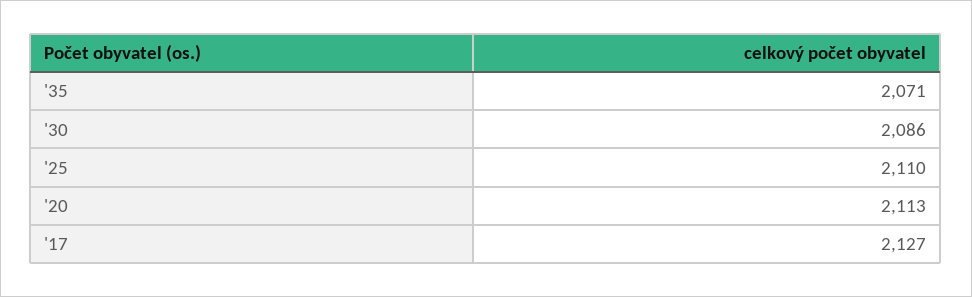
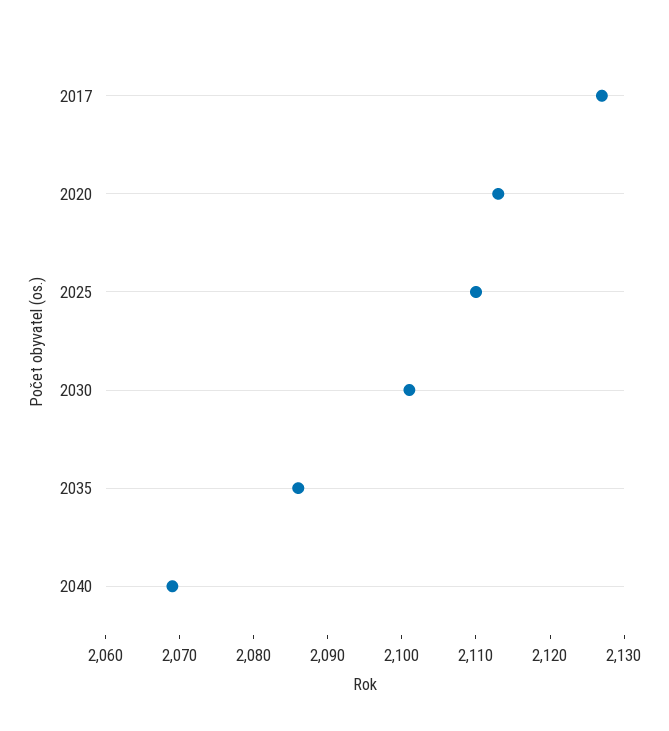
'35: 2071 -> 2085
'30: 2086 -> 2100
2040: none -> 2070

◆ ◆ ◆

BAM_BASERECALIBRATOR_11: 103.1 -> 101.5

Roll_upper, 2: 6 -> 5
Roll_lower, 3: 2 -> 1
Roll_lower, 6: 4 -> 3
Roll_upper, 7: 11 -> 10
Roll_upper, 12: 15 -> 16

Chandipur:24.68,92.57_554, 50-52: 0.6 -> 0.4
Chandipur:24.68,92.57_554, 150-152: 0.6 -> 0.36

◆ ◆ ◆

Problem requirements:
For this exercise, return every line from the data that holds the string "Chandipur".

Answer to the problem:
Chandipur:24.68,92.57_554, 50-52: 0.6 -> 0.4
Chandipur:24.68,92.57_554, 150-152: 0.6 -> 0.36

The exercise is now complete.